At first he’d missed her with a fierceness that bordered on physical pain. But in time his body had grown numb, and he’d slowly learned to live without her. Now, long-forgotten yearnings stirred within him, red-hot and insistent. All he could think about was going to her, slipping into her bed, touching her the way he knew she liked to be touched. It wouldn’t be all that difficult to seduce her. He just had to glide his hand up the nape of her neck, massage the base of her skull, sprinkle moist kisses along the curve of her cheek and throat…

The taste of her filled him, the memory of it burning brighter than the sizzling blades of light cleaving the sky, and that snapped him back to reality quicker than a sharp slap. He was treading on dangerous ground, going places he’d sworn he’d never go again.

Had he made a mistake staying true to her? It wasn’t that opportunities hadn’t presented themselves. He’d had his share of seductive glances and heated innuendoes, not to mention overt offers, over the past two years. If he’d acted on one or more of them, would it have made it easier to move on? Maybe then he wouldn’t be so tempted to do the very thing that could destroy the one woman he’d do anything to protect.

Cutting her loose had been the best gift he’d ever given her. He’d realized that, if nothing else, tonight. She’d said it herself; her heart was finally healing. If he gave in to temptation and made love to her, he risked breaking it all over again. Nothing was powerful enough to compel him to do that. Not even the pounding need inside him, screaming to be appeased.

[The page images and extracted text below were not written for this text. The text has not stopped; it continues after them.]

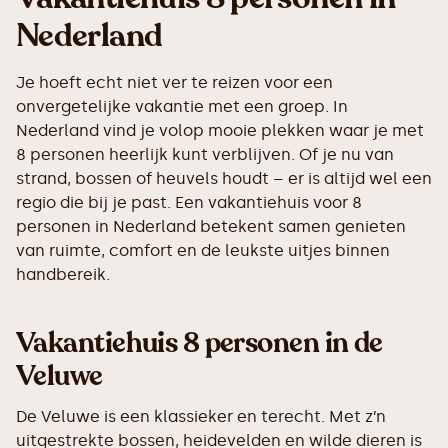
Nederland
Je hoeft echt niet ver te reizen voor een
onvergetelijke vakantie met een groep. In
Nederland vind je volop mooie plekken waar je met
8 personen heerlijk kunt verblijven. Of je nu van
strand, bossen of heuvels houdt – er is altijd wel een
regio die bij je past. Een vakantiehuis voor 8
personen in Nederland betekent samen genieten
van ruimte, comfort en de leukste uitjes binnen
handbereik.
Vakantiehuis 8 personen in de
Veluwe
De Veluwe is een klassieker en terecht. Met z’n
uitgestrekte bossen, heidevelden en wilde dieren is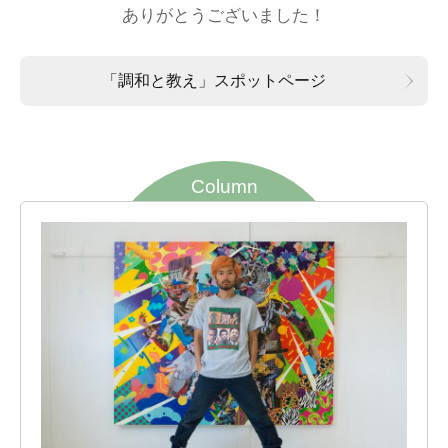
ありがとうございました！
「調和と教え」スポットページ
Column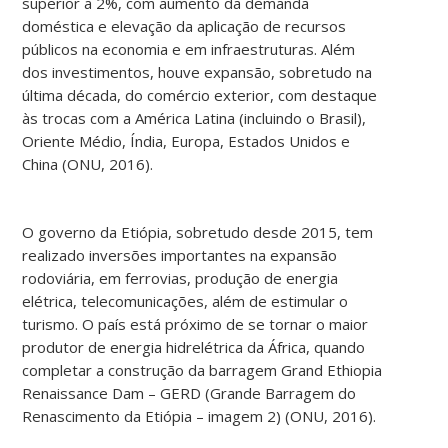
superior a 2%, com aumento da demanda
doméstica e elevação da aplicação de recursos
públicos na economia e em infraestruturas. Além
dos investimentos, houve expansão, sobretudo na
última década, do comércio exterior, com destaque
às trocas com a América Latina (incluindo o Brasil),
Oriente Médio, Índia, Europa, Estados Unidos e
China (ONU, 2016).
O governo da Etiópia, sobretudo desde 2015, tem
realizado inversões importantes na expansão
rodoviária, em ferrovias, produção de energia
elétrica, telecomunicações, além de estimular o
turismo. O país está próximo de se tornar o maior
produtor de energia hidrelétrica da África, quando
completar a construção da barragem Grand Ethiopia
Renaissance Dam – GERD (Grande Barragem do
Renascimento da Etiópia – imagem 2) (ONU, 2016).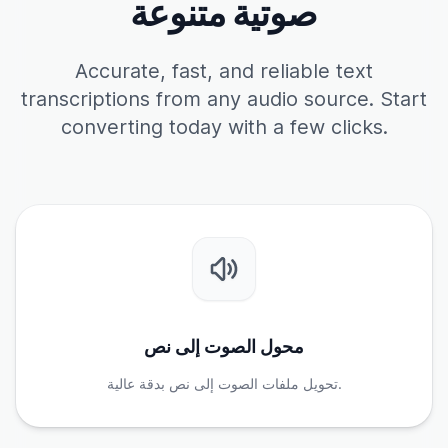
صوتية متنوعة
Accurate, fast, and reliable text
transcriptions from any audio source. Start
converting today with a few clicks.
محول الصوت إلى نص
تحويل ملفات الصوت إلى نص بدقة عالية.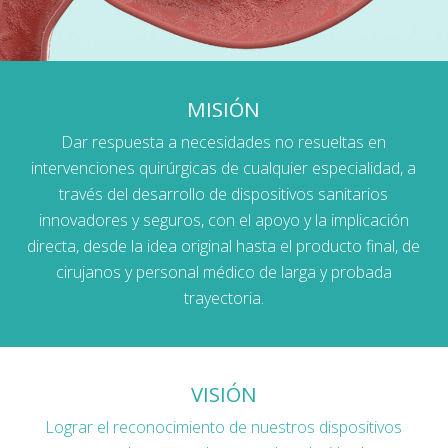
MISIÓN
Dar respuesta a necesidades no resueltas en
intervenciones quirúrgicas de cualquier especialidad, a
través del desarrollo de dispositivos sanitarios
innovadores y seguros, con el apoyo y la implicación
directa, desde la idea original hasta el producto final, de
cirujanos y personal médico de larga y probada
trayectoria.
VISIÓN
Lograr el reconocimiento de nuestros dispositivos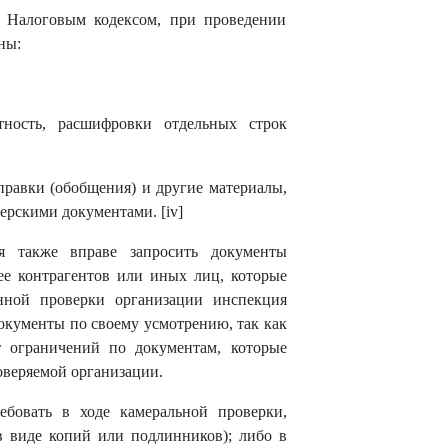
я Налоговым кодексом, при проведении
ны:
етность, расшифровки отдельных строк
правки (обобщения) и другие материалы,
ерскими документами. [iv]
я также вправе запросить документы
ее контрагентов или иных лиц, которые
нной проверки организации инспекция
документы по своему усмотрению, так как
ет ограничений по документам, которые
оверяемой организации.
ебовать в ходе камеральной проверки,
(в виде копий или подлинников); либо в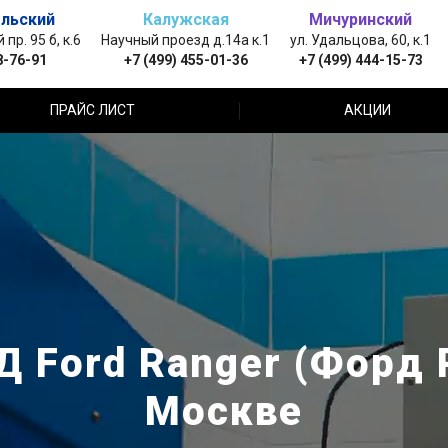
льский
Калужская
Мичуринский
пр. 95 б, к.6
Научный проезд д.14а к.1
ул. Удальцова, 60, к.1
8-76-91
+7 (499) 455-01-36
+7 (499) 444-15-73
ПРАЙС ЛИСТ
АКЦИИ
 Ford Ranger (Форд
Москве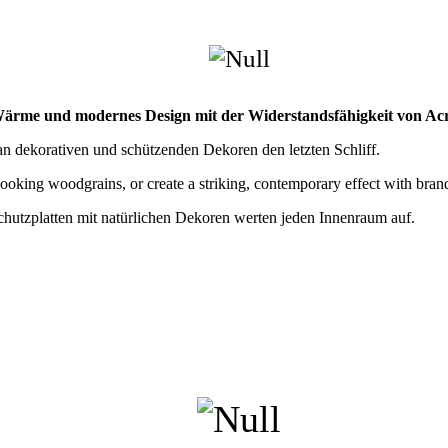
 Wärme und modernes Design mit der Widerstandsfähigkeit von Ac
n dekorativen und schützenden Dekoren den letzten Schliff.
 looking woodgrains, or create a striking, contemporary effect with bran
hutzplatten mit natürlichen Dekoren werten jeden Innenraum auf.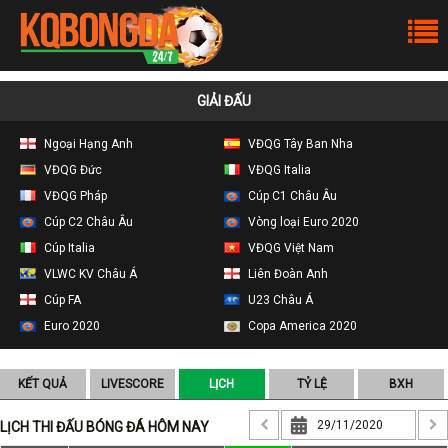
GIẢI ĐẤU
Ngoại Hạng Anh
VĐQG Tây Ban Nha
VĐQG Đức
VĐQG Italia
VĐQG Pháp
Cúp C1 Châu Âu
Cúp C2 Châu Âu
Vòng loại Euro 2020
Cúp Italia
VĐQG Việt Nam
VLWC KV Châu Á
Liên Đoàn Anh
Cúp FA
U23 Châu Á
Euro 2020
Copa America 2020
KẾT QUẢ
LIVESCORE
LỊCH
TỶ LỆ
BXH
LỊCH THI ĐẤU BÓNG ĐÁ HÔM NAY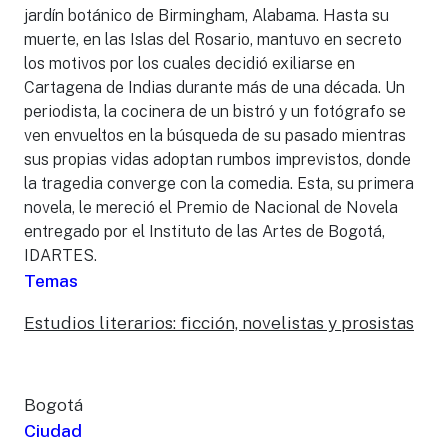
jardín botánico de Birmingham, Alabama. Hasta su
muerte, en las Islas del Rosario, mantuvo en secreto
los motivos por los cuales decidió exiliarse en
Cartagena de Indias durante más de una década. Un
periodista, la cocinera de un bistró y un fotógrafo se
ven envueltos en la búsqueda de su pasado mientras
sus propias vidas adoptan rumbos imprevistos, donde
la tragedia converge con la comedia. Esta, su primera
novela, le mereció el Premio de Nacional de Novela
entregado por el Instituto de las Artes de Bogotá,
IDARTES.
Temas
Estudios literarios: ficción, novelistas y prosistas
Bogotá
Ciudad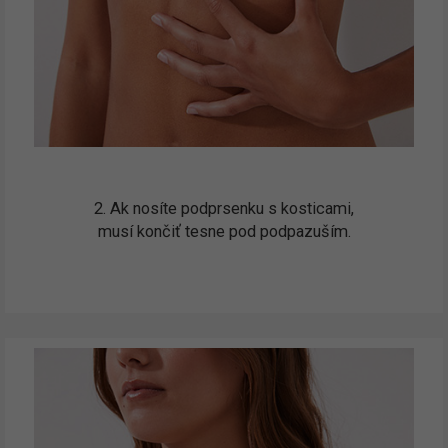
2. Ak nosíte podprsenku s kosticami,
musí končiť tesne pod podpazuším.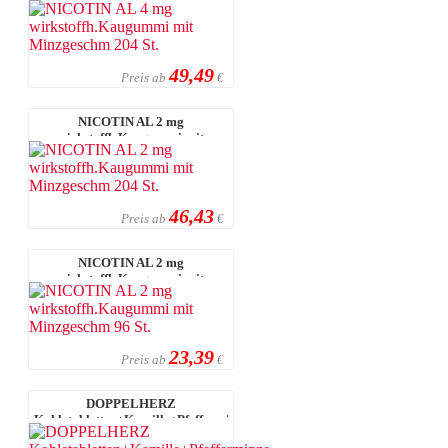
Minzgeschm 204 St.
49,49
Preis ab
€
NICOTIN AL 2 mg
wirkstoffh.Kaugummi mit
Minzgeschm 204 St.
46,43
Preis ab
€
NICOTIN AL 2 mg
wirkstoffh.Kaugummi mit
Minzgeschm 96 St.
23,39
Preis ab
€
DOPPELHERZ
Kohletabletten+Kamille+Pfefferminze
30 St.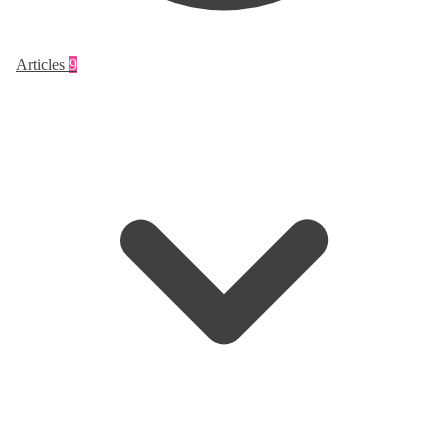
Articles
9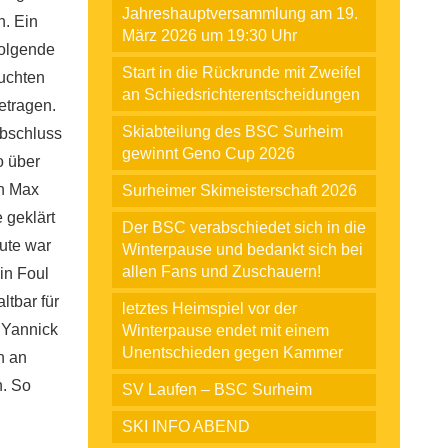
Jahreshauptversammlung am 19.
. Ein
März 2026 um 19:30 Uhr
folgende
Start in die Rückrunde mit Zweifel
suchten
an Schiedsrichterentscheidungen
etragen.
Skiabteilung des BSC Surheim
Abschluss
gewinnt Geno Cup 2026
o über
on Max
Surheimer Skimeisterschaft 2026
 geklärt
Der BSC verabschiedet sich in die
nute war
Winterpause und bedankt sich bei
allen Fans und Zuschauern!
in Foul
ltbar für
letztes Heimspiel vor der
 Yannick
Winterpause endet mit einem
Unentschieden gegen Kammer
n an
n. So
SV Laufen – BSC Surheim
SKI INFO ABEND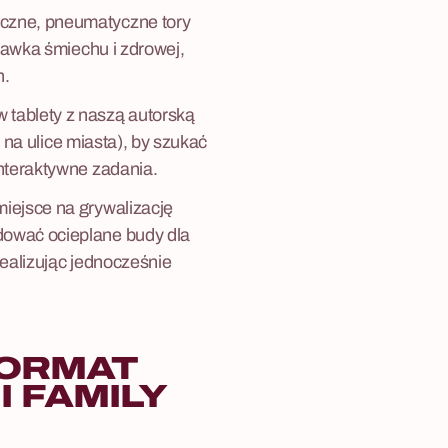
czne, pneumatyczne tory
dawka śmiechu i zdrowej,
h.
 tablety z naszą autorską
b na ulice miasta), by szukać
nteraktywne zadania.
miejsce na grywalizację
ować ocieplane budy dla
realizując jednocześnie
FORMAT
I FAMILY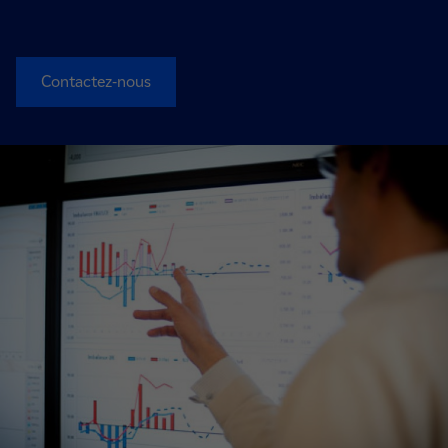
Contactez-nous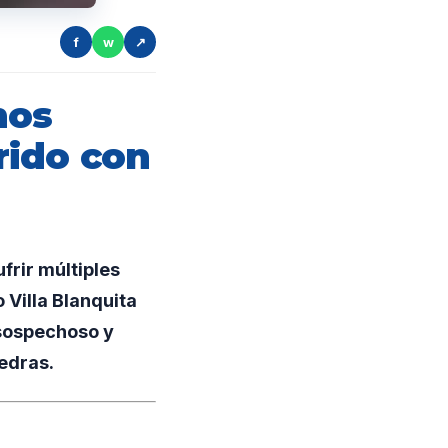
f
w
↗
nos
rido con
frir múltiples
 Villa Blanquita
 sospechoso y
edras.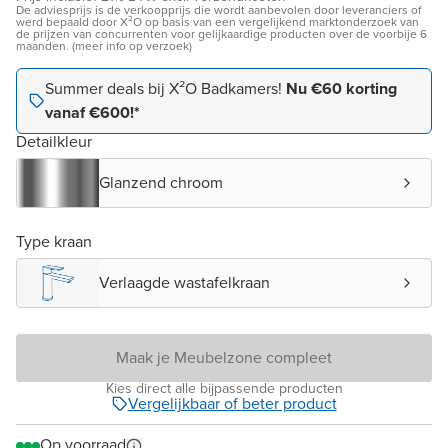
De adviesprijs is de verkoopprijs die wordt aanbevolen door leveranciers of
werd bepaald door X²O op basis van een vergelijkend marktonderzoek van
de prijzen van concurrenten voor gelijkaardige producten over de voorbije 6
maanden. (meer info op verzoek)
Summer deals bij X²O Badkamers!
Nu €60 korting
vanaf €600!*
Detailkleur
Glanzend chroom
Type kraan
Verlaagde wastafelkraan
Maak je Meubelzone compleet
Kies direct alle bijpassende producten
Vergelijkbaar of beter product
Op voorraad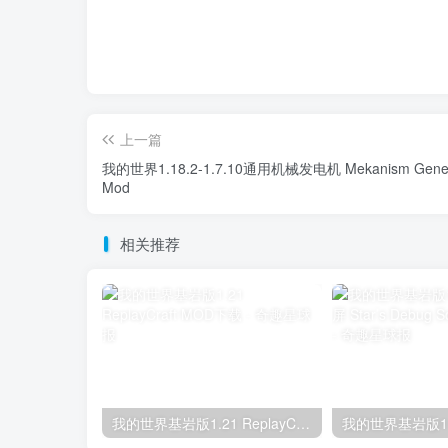
上一篇
我的世界1.18.2-1.7.10通用机械发电机 Mekanism Gener
Mod
相关推荐
我的世界基岩版1.21 ReplayCraft MOD下载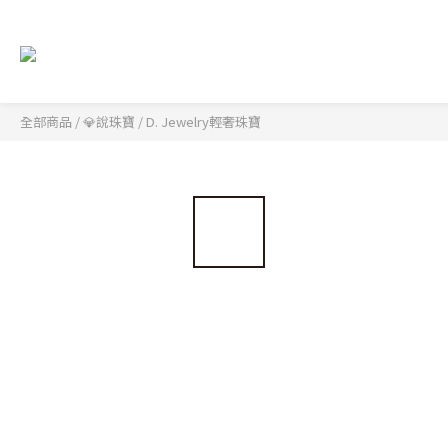
全部商品
/
💎說珠寶
/
D. Jewelry輕奢珠寶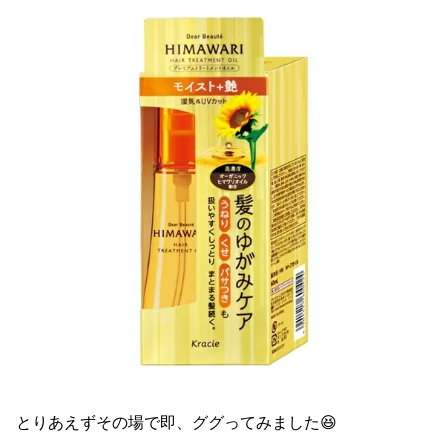
とりあえずその場で即、ググってみました😆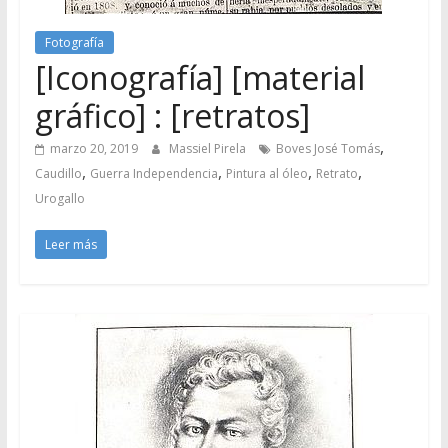
Fotografía
[Iconografía] [material
gráfico] : [retratos]
,
marzo 20, 2019
Massiel Pirela
Boves José Tomás
,
,
,
,
Caudillo
Guerra Independencia
Pintura al óleo
Retrato
Urogallo
Leer más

He turned over in bed, tried to get comfortable even as desire fought to ensure he didn’t. Outside, thunder boomed. Lightning lacerated the bruised sky. In the crib beside him, Will softly snored. And a few doors down the hall, barely a heartbeat away, the woman he ached for lay sleeping, oblivious to his torment.

The townhouse slept, swathed in gray gloom, the windows dark, save for the occasional slash of lightning reflected in the glass. Behind him the night yawned, bottomless and hungry. With the help of his LAT-17 snap gun, Raymond disengaged the lock and crept inside, happy the new occupants hadn’t had the good sense to install an alarm. Not that an alarm would have dissuaded him. Breaking and entering was his specialty. Still, no matter how adept he was at this sort of thing, he didn’t consider himself a thief. Those days were behind him. Now he was a facilitator, the middleman. He got the job done, no matter how dirty, and in the process he kept his employer’s hands clean.

Around him, silence pulsed like a living creature holding its breath. Oily shadows stretched across the floor and ceiling. His 9mm SIG was strapped to his belt, within easy reach should trouble arise, though he hoped not to have to use it. Another break-in would be sure to raise some eyebrows, and the last thing his boss wanted was for the cops to start connecting the dots.

There had been too many incidents already. First was the death of Adrien Gorski, the computer geek who had assisted Birch in his investigation. Raymond had learned that Gorski suffered from a heart condition and was on a drug called Digoxin. A few weeks ago he’d broken into the guy’s house and made him ingest five times the recommended dose. Gorski had died of a heart attack that very night. Since the cause of death was obvious and given Gorski’s medical history, the authorities hadn’t bothered with an autopsy.

Then there had been the first attempt on Birch’s life. When Raymond had gotten his orders, he’d devised a plan to get rid of the target without having to personally spill any blood. He’d punctured one of the tires on Birch’s fully equipped Volvo sedan. The car had been new from the looks of it, the black paint gleaming in the morning sun, without a nick on it. It obviously paid to be a lawyer in Boston. But not as much as it paid to be a middleman.